* EXERCISE PASSAGE *
────────────────────

Beware the enemy within


22 Jun 2005

Despite the fact that internal computer security attacks are outpacing external threats at the world’s largest financial institutions, security training and awareness are being neglected by many companies, a new report shows.

The 2005 Global Security Survey released today by the Financial Services Industry practices of the member firms of Deloitte Touche Tohmatsu (DTT) suggests the trend is being driven by the ongoing improvements in IT security infrastructure that are making it more difficult to penetrate corporate networks. Some 35pc of respondents confirmed encountering attacks from inside their organisation within the past 12 months (up from 14pc in 2004) compared to 26pc from external sources (up from 23pc in 2004).

The third annual Global Security Survey (www.deloitte.com/ie/risk) consists of interviews with senior security officers from the world’s top 100 global financial institutions.

Phishing and pharming (luring people to disclose sensitive information by using bogus emails and websites) were two new additions to the top security threats financial institutions faced in the past year, highlighting the human factor as a new weakness in the security chain. The trend shift from external to internal attacks and tactics which exploit human behaviour (often referred to as ‘social engineering’ in security circles) versus technological loopholes, can be explained by the improved usage of IT security technologies, mainly by the increased use of antivirus solutions (98pc as against 87pc in 2004), virtual private networks (79pc versus 75pc) and content filtering and monitoring (76pc versus 60pc in 2004).

────────────────────

Extracted text data from the page
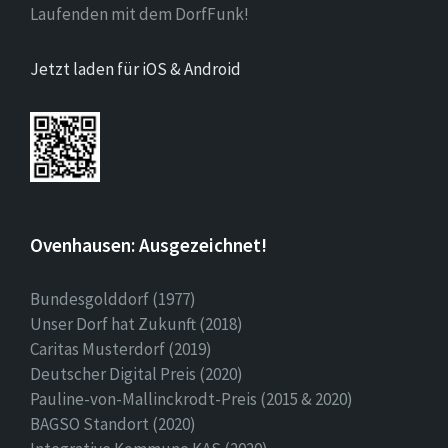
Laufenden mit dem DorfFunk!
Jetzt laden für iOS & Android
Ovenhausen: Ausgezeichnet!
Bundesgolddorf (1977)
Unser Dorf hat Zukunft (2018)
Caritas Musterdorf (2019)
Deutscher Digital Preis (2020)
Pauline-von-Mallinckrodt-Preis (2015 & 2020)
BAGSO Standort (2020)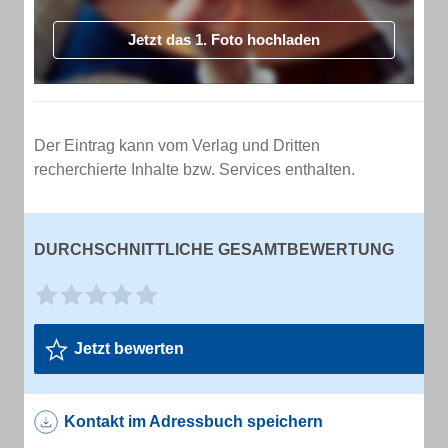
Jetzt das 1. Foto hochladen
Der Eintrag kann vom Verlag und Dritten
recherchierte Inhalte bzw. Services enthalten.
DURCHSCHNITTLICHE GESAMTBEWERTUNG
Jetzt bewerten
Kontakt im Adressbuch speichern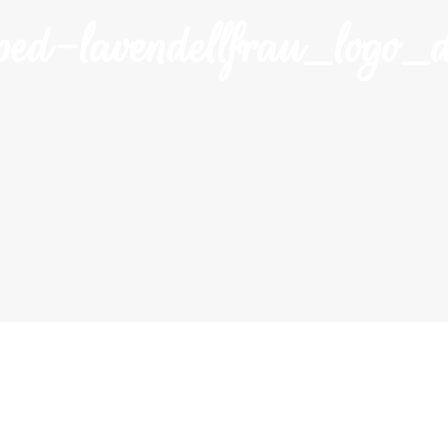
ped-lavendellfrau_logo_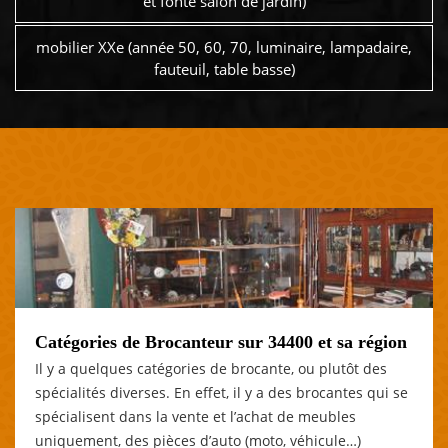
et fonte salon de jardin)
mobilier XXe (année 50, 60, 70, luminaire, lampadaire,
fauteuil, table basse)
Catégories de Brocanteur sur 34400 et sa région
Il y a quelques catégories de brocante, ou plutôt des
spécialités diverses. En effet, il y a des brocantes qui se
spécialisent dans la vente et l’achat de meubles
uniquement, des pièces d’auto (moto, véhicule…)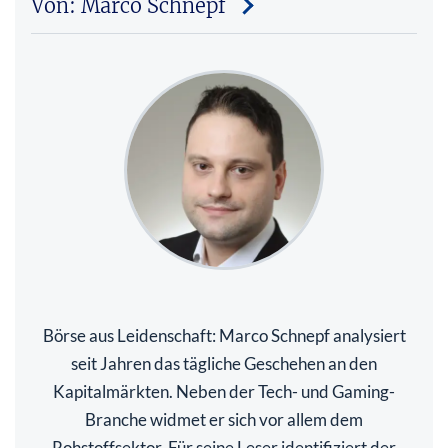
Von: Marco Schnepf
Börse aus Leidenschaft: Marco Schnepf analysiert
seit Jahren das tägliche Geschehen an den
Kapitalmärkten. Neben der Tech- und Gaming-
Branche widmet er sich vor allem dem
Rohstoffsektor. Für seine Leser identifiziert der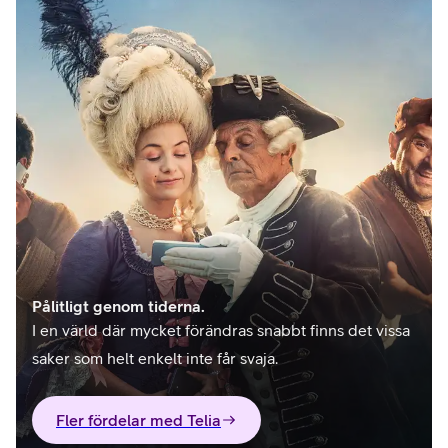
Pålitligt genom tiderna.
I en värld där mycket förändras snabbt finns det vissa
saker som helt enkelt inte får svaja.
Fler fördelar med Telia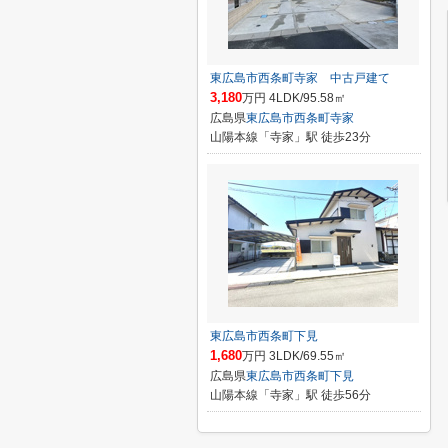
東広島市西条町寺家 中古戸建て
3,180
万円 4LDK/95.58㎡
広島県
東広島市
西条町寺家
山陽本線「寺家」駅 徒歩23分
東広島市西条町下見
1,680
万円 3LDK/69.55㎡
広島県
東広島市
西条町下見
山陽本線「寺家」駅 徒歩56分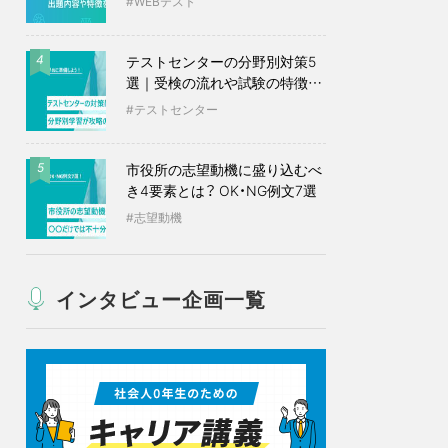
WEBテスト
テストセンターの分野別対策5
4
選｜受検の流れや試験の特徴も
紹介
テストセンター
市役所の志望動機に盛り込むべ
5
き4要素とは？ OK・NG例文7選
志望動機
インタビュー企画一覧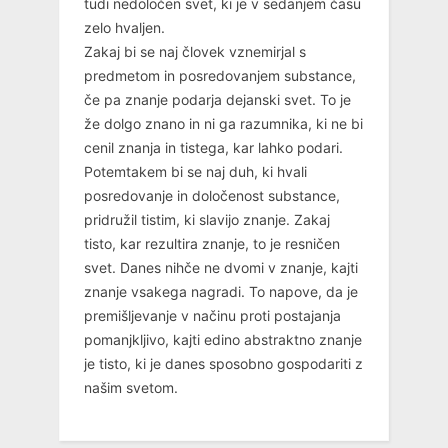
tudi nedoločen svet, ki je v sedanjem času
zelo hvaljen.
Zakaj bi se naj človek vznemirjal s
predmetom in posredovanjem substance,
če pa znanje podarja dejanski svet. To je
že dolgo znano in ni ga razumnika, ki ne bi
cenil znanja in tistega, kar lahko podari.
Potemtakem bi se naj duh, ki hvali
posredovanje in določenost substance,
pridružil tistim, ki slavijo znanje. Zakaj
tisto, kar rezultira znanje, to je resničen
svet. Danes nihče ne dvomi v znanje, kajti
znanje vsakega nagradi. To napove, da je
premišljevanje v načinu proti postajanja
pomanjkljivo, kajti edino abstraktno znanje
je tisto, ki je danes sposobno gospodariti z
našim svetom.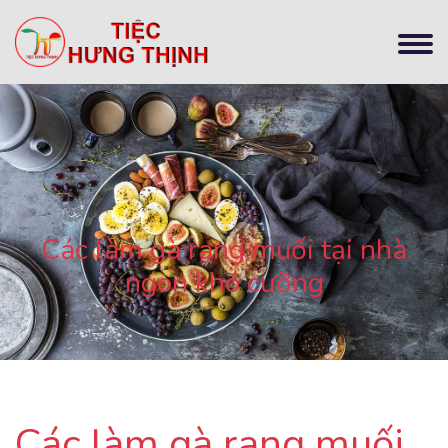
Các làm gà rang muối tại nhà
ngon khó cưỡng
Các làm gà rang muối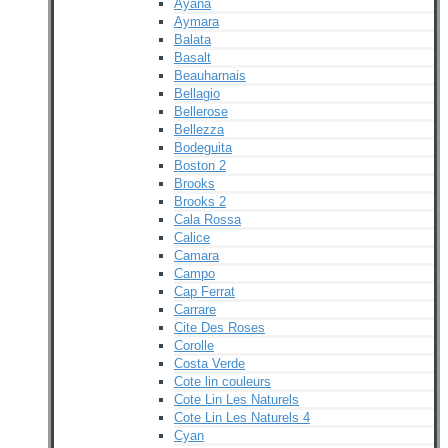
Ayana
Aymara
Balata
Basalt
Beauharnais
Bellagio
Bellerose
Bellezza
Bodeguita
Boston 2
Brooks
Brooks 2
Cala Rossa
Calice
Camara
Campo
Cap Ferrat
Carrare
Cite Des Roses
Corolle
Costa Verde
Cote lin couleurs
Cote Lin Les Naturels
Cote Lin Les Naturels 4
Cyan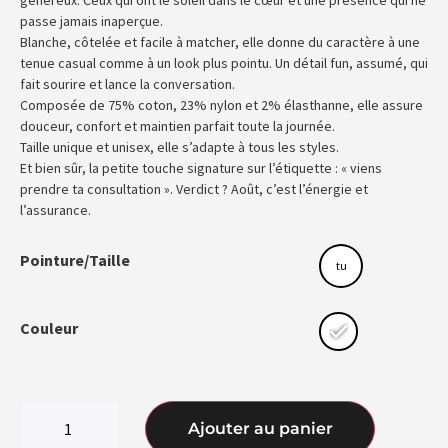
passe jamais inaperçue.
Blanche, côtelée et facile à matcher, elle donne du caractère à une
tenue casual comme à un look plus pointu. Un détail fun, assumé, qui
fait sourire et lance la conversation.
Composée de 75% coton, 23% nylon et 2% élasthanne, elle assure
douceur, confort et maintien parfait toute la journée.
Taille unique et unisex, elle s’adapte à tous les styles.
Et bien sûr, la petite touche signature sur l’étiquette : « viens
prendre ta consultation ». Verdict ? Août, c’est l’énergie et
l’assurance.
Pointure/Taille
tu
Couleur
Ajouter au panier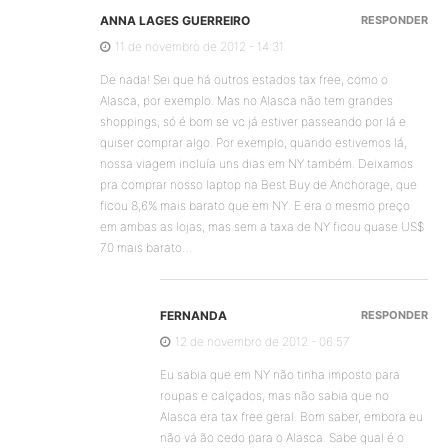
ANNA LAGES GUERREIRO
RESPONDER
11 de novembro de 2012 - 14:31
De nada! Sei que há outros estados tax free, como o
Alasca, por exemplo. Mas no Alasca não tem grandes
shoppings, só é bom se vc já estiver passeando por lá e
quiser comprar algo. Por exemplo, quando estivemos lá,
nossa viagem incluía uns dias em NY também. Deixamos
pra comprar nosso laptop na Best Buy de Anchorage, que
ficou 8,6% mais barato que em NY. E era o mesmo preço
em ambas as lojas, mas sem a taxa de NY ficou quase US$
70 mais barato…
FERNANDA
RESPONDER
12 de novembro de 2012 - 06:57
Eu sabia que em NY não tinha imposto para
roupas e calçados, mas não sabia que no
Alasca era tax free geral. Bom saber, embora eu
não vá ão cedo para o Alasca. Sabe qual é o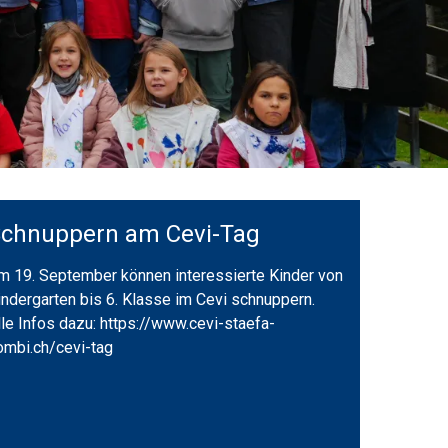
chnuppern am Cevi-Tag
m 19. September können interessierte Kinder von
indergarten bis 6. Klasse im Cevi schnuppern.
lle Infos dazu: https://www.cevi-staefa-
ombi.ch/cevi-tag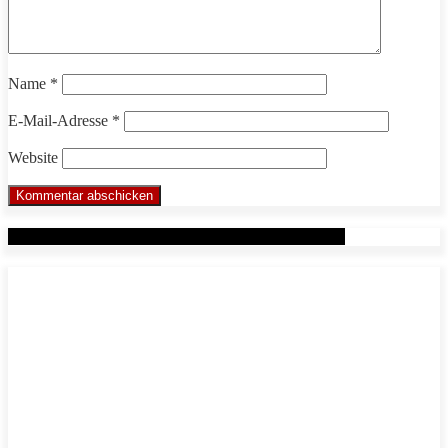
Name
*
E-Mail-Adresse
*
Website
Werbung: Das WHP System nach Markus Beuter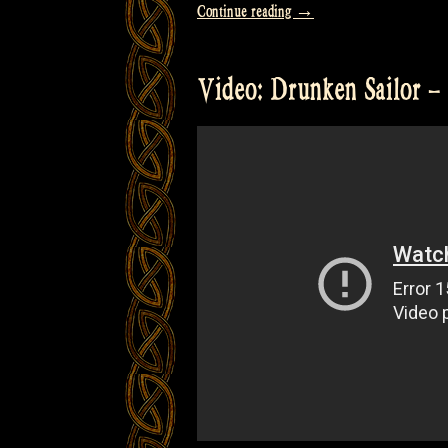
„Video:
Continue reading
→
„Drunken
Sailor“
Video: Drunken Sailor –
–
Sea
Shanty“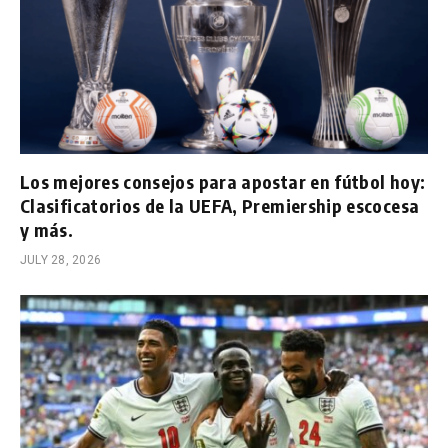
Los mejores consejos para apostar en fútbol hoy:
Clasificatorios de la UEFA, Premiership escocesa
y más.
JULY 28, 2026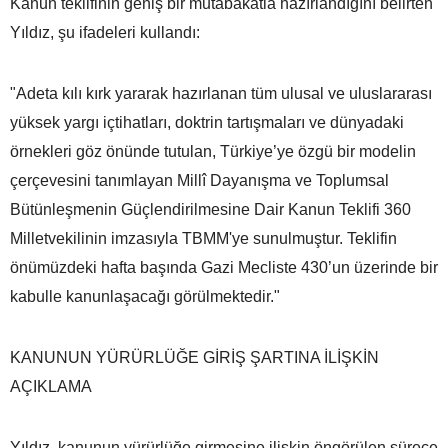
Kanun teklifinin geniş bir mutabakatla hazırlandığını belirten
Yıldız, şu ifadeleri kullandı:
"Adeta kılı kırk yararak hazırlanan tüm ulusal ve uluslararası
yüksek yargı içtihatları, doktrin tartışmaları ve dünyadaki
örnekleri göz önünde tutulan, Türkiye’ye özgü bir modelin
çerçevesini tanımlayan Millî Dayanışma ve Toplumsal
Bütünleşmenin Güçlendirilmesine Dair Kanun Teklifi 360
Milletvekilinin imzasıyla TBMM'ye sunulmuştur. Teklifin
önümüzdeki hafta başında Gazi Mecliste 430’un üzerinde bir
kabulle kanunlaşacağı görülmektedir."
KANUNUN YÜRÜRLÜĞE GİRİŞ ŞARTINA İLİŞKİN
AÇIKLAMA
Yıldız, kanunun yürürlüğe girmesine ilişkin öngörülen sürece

────────────────────

Can you reproduce, word for word, everything in the article on insider security attacks from "Despite the fact" down to "23pc in 2004)."?

* OUTPUT OF THE EXERCISE *
Despite the fact that internal computer security attacks are outpacing external threats at the world’s largest financial institutions, security training and awareness are being neglected by many companies, a new report shows.

The 2005 Global Security Survey released today by the Financial Services Industry practices of the member firms of Deloitte Touche Tohmatsu (DTT) suggests the trend is being driven by the ongoing improvements in IT security infrastructure that are making it more difficult to penetrate corporate networks. Some 35pc of respondents confirmed encountering attacks from inside their organisation within the past 12 months (up from 14pc in 2004) compared to 26pc from external sources (up from 23pc in 2004).